The first layer of the CNN 2300 can be the convolutional hidden layer 2304. The convolutional hidden layer 2304 can analyze image data of the input layer 2302. Each node of the convolutional hidden layer 2304 is connected to a region of nodes (pixels) of the input image called a receptive field. The convolutional hidden layer 2304 can be considered as one or more filters (each filter corresponding to a different activation or feature map), with each convolutional iteration of a filter being a node or neuron of the convolutional hidden layer 2304. For example, the region of the input image that a filter covers at each convolutional iteration would be the receptive field for the filter. In one illustrative example, if the input image includes a 28×28 array, and each filter (and corresponding receptive field) is a 5×5 array, then there will be 24×24 nodes in the convolutional hidden layer 2304. Each connection between a node and a receptive field for that node learns a weight and, in some cases, an overall bias such that each node learns to analyze its particular local receptive field in the input image. Each node of the convolutional hidden layer 2304 will have the same weights and bias (called a shared weight and a shared bias). For example, the filter has an array of weights (numbers) and the same depth as the input. A filter will have a depth of 3 for an image frame example (according to three color components of the input image). An illustrative example size of the filter array is 5×5×3, corresponding to a size of the receptive field of a node.
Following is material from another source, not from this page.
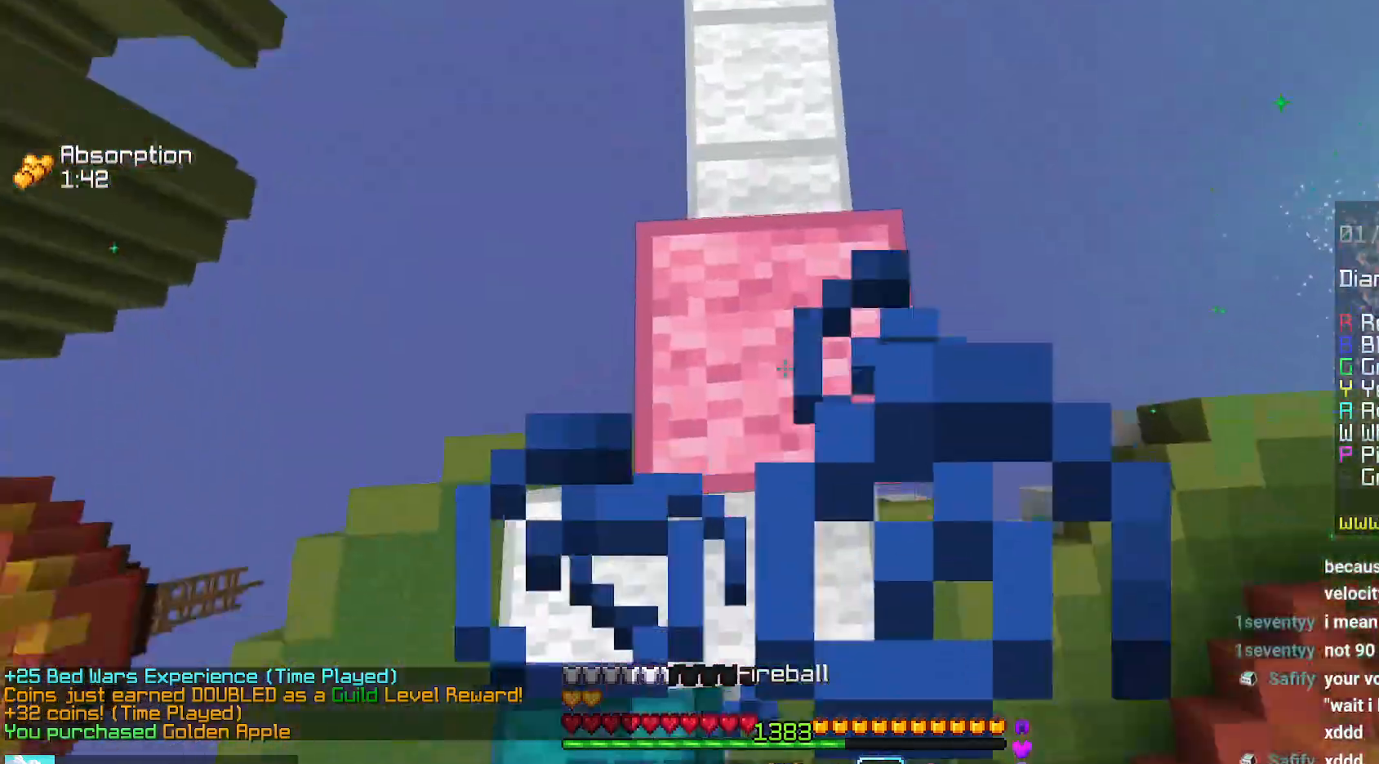
{"keys": ["left", "space", "up"], "mouse": [], "events": [[134, "up", "down"], [150, "mouse_right", "down"], [250, "space", "down"], [267, "mouse_right", "up"], [467, "left", "down"]]}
The convolutional nature of the convolutional hidden layer 2304 is due to each node of the convolutional layer being applied to its corresponding receptive field. For example, a filter of the convolutional hidden layer 2304 can begin in the top-left corner of the input image array and can convolve around the input image. As noted above, each convolutional iteration of the filter can be considered a node or neuron of the convolutional hidden layer 2304. At each convolutional iteration, the values of the filter are multiplied with a corresponding number of the original pixel values of the image (e.g., the 5×5 filter array is multiplied by a 5×5 array of input pixel values at the top-left corner of the input image array). The multiplications from each convolutional iteration can be summed together to obtain a total sum for that iteration or node. The process is next continued at a next location in the input image according to the receptive field of a next node in the convolutional hidden layer 2304. For example, a filter can be moved by a step amount (referred to as a stride) to the next receptive field. The stride can be set to 1 or any other suitable amount. For example, if the stride is set to 1, the filter will be moved to the right by 1 pixel at each convolutional iteration. Processing the filter at each unique location of the input volume produces a number representing the filter results for that location, resulting in a total sum value being determined for each node of the convolutional hidden layer 2304.
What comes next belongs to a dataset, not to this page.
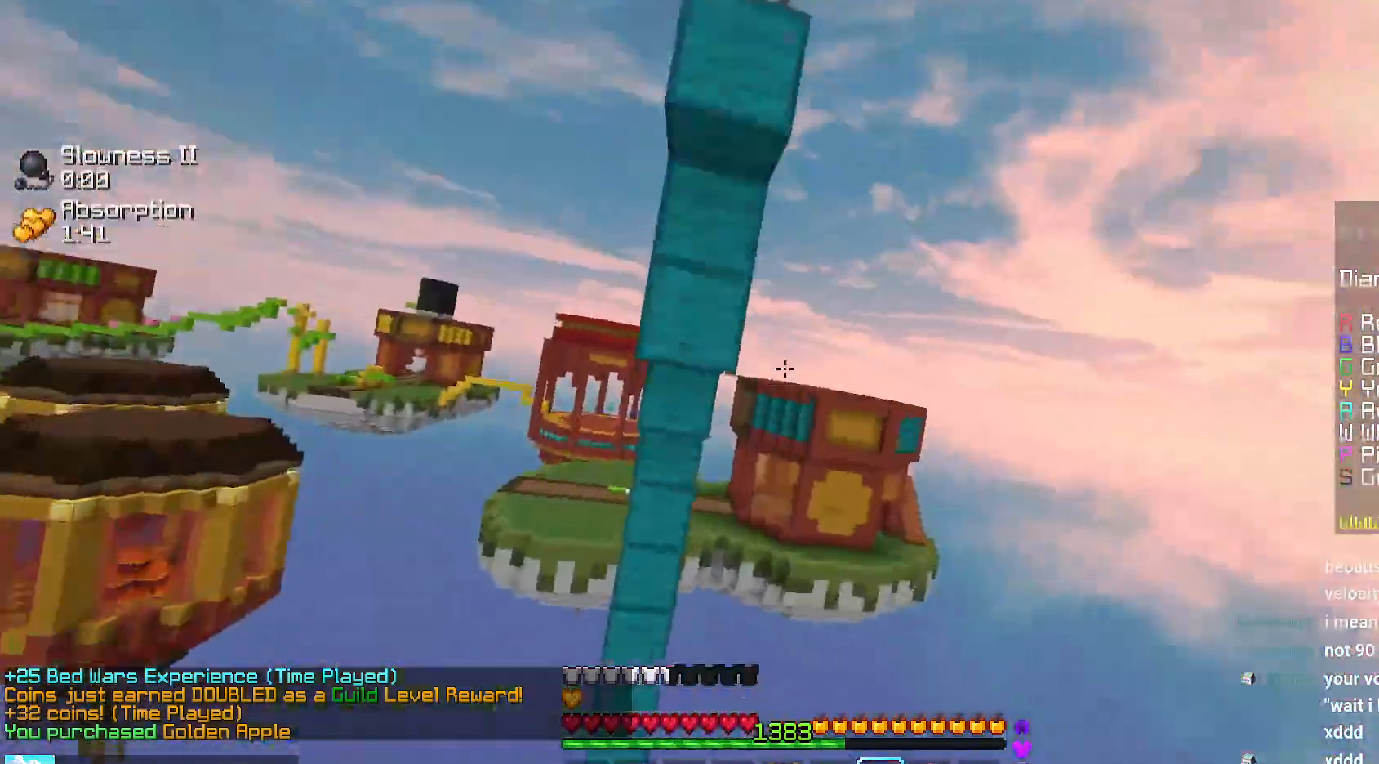
{"keys": ["up"], "mouse": ["left"], "events": [[117, "mouse_left", "down"], [167, "space", "up"], [384, "left", "up"], [384, "up", "up"], [467, "up", "down"]]}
The mapping from the input layer to the convolutional hidden layer 2304 is referred to as an activation map (or feature map). The activation map includes a value for each node representing the filter results at each location of the input volume. The activation map can include an array that includes the various total sum values resulting from each iteration of the filter on the input volume. For example, the activation map will include a 24×24 array if a 5×5 filter is applied to each pixel (a stride of 1) of a 28×28 input image. The convolutional hidden layer 2304 can include several activation maps in order to identify multiple features in an image. The example shown in FIG. 23 includes three activation maps. Using three activation maps, the convolutional hidden layer 2304 can detect three different kinds of features, with each feature being detectable across the entire image.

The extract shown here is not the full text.